Ronnie Lendrum

Personal information
- Nationality: British (Welsh)
- Born: 2 July 1938 Rhydyfelin, Ponytpridd, Wales
- Died: 26 February 2020 (aged 81) Bridgnorth, Shropshire, England

Sport
- Sport: Boxing
- Event: Bantamweight
- Club: Gilesports, Cardiff Fisher BC, London Worthing BC

= Ronnie Lendrum =

Welsh boxer

Ronald John Lendrum born Chapple (2 July 1938 – 26 February 2020) was a boxer who competed for Wales at the Commonwealth Games.

== Biography ==
Lendrum, born in Rhydyfelin, moved to live with his sister in Worthing and started boxing at West Tarring County Secondary School in Worthing.

He boxed out of the Gilesports, Cardiff and Fisher, London, and was the 1960 Welsh ABA champion at featherweight. The following year boxing for Worthing BC, he won a second Welsh title but at the lighter weight of bantamweight.
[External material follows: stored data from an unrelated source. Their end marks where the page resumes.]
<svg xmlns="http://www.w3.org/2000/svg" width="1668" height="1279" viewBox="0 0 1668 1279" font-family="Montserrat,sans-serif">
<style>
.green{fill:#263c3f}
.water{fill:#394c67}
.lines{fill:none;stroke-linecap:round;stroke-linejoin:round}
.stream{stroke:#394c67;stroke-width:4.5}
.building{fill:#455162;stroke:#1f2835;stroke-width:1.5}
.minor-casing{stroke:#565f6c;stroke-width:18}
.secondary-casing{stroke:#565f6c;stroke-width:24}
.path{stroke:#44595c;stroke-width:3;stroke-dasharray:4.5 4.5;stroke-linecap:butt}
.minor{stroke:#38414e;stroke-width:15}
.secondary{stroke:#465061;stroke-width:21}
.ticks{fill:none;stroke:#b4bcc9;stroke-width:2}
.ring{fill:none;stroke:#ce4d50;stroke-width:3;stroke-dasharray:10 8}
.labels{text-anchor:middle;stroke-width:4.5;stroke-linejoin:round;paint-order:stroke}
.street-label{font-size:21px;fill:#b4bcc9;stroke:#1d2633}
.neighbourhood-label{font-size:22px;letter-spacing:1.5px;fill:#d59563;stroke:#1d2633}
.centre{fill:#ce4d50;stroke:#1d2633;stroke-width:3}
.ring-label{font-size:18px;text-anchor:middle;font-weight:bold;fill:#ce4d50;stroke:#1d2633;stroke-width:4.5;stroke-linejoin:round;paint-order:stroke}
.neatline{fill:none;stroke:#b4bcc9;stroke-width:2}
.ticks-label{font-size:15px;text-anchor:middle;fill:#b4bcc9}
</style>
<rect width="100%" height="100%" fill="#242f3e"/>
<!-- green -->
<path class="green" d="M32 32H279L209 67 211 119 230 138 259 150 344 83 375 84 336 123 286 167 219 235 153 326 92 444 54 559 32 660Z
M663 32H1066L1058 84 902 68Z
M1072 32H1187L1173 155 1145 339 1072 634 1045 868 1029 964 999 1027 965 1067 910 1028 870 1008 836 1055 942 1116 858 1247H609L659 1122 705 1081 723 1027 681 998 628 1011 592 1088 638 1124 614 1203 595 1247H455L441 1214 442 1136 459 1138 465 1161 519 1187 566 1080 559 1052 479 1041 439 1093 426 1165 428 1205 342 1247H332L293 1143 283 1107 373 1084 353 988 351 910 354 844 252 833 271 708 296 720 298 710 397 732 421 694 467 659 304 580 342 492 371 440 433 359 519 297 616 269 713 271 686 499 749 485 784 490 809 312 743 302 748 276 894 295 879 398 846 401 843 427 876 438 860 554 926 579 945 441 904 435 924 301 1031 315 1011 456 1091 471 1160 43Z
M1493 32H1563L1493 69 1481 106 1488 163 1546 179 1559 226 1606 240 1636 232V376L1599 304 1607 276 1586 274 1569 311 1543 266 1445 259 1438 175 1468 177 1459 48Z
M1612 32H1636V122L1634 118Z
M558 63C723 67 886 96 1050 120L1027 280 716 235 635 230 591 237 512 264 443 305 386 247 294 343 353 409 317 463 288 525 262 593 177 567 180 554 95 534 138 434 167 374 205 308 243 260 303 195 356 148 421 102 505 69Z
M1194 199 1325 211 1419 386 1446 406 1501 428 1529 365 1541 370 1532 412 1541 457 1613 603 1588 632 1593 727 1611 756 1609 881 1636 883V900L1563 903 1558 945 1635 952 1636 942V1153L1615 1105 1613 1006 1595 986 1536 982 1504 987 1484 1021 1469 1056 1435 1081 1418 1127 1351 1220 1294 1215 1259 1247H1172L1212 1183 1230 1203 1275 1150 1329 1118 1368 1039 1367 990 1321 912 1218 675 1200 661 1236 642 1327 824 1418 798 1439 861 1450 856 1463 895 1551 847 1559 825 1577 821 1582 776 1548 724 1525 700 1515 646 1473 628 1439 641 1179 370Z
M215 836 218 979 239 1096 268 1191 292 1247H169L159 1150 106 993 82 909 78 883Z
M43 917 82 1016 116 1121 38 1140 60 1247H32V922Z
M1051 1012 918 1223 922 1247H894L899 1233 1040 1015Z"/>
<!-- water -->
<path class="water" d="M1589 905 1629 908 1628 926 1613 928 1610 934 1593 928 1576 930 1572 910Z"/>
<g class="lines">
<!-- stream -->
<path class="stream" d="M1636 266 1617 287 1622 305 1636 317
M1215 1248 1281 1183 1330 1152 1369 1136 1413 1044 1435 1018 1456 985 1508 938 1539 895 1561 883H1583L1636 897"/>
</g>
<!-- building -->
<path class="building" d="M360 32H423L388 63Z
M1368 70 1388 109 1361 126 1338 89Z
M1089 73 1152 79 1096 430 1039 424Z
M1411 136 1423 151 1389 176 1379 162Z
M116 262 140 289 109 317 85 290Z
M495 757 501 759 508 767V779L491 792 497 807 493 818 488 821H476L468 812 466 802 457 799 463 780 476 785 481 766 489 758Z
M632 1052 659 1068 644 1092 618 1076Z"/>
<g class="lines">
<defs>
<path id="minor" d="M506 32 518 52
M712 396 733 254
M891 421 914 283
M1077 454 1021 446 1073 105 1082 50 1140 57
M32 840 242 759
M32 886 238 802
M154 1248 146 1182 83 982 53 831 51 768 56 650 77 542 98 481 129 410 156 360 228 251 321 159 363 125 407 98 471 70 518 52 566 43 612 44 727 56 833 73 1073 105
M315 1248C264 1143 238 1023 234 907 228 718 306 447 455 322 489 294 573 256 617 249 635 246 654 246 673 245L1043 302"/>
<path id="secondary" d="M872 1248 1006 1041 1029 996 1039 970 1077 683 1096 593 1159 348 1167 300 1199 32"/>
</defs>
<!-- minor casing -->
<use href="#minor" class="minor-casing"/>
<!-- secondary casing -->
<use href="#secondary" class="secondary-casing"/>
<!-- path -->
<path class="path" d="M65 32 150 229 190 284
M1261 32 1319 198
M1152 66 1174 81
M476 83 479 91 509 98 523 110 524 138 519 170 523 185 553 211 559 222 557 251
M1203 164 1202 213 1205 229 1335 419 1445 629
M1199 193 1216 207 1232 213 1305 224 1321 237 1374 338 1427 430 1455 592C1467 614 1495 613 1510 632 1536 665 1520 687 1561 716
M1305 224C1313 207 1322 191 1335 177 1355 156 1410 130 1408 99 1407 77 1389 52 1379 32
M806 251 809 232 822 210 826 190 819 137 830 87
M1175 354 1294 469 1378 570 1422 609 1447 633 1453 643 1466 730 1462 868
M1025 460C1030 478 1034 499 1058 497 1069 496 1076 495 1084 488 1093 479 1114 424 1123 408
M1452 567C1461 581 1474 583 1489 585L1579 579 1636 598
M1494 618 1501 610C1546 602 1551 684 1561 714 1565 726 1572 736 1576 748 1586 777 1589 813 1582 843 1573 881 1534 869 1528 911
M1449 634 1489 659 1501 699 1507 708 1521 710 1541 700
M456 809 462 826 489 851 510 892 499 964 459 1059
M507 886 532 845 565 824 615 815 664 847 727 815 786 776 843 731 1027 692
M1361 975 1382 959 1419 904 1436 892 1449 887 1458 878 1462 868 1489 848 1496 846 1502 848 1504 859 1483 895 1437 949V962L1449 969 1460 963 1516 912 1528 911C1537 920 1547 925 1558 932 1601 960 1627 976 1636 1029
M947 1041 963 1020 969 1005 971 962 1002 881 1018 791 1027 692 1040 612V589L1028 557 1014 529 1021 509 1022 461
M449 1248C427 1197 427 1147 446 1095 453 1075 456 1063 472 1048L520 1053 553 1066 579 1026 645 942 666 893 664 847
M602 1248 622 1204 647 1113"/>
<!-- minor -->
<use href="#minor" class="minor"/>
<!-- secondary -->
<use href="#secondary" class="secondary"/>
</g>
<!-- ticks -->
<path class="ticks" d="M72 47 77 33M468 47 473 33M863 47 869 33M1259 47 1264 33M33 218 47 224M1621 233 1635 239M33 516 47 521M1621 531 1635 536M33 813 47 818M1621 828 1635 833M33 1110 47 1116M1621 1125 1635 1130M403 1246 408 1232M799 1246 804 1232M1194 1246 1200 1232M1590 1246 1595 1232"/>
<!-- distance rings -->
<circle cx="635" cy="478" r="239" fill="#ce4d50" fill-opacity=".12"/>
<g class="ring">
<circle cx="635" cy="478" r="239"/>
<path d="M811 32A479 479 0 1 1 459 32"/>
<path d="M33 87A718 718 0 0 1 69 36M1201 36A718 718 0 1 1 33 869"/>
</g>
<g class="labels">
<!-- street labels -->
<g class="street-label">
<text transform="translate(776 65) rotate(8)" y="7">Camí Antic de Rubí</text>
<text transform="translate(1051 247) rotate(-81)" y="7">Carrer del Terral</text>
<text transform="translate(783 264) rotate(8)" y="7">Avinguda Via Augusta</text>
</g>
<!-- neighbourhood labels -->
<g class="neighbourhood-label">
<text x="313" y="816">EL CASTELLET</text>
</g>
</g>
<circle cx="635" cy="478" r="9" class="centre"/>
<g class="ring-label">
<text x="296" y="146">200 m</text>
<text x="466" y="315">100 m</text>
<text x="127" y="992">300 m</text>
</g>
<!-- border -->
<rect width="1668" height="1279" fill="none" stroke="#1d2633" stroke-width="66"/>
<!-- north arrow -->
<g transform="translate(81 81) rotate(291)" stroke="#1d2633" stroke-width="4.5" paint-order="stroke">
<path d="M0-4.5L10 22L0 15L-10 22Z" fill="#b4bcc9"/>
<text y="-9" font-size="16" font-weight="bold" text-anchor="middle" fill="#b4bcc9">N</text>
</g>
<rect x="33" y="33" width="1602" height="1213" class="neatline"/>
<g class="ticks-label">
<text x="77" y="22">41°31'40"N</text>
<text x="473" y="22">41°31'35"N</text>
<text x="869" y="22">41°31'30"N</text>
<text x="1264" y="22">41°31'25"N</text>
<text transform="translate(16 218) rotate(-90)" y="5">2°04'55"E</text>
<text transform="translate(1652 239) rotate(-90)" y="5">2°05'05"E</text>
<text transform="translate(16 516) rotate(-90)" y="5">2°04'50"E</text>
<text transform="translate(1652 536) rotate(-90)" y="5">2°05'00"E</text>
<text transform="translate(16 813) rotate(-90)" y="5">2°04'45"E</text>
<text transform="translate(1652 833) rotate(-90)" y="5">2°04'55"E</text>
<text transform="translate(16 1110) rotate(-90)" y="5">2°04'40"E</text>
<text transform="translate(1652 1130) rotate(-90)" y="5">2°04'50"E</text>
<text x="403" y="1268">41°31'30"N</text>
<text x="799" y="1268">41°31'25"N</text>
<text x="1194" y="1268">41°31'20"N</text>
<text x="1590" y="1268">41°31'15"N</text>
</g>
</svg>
A machine minder for a window frame manufactuer called James Coupar, he struggled to maintain the weight in the bantamweight class and chose to step back up to featherweight.

Living in Browning Road and then Leigh Road, Worthing, and despite losing the top of three of his fingers in a work accident, he represented Wales at international level and in March 1962 won a third Welsh title at featherweight.

He was selected for the 1962 Welsh team for the 1962 British Empire and Commonwealth Games in Perth, Australia. He competed in the featherweight category, where he was beaten by Ted Stone of Australia in the quarter-final round.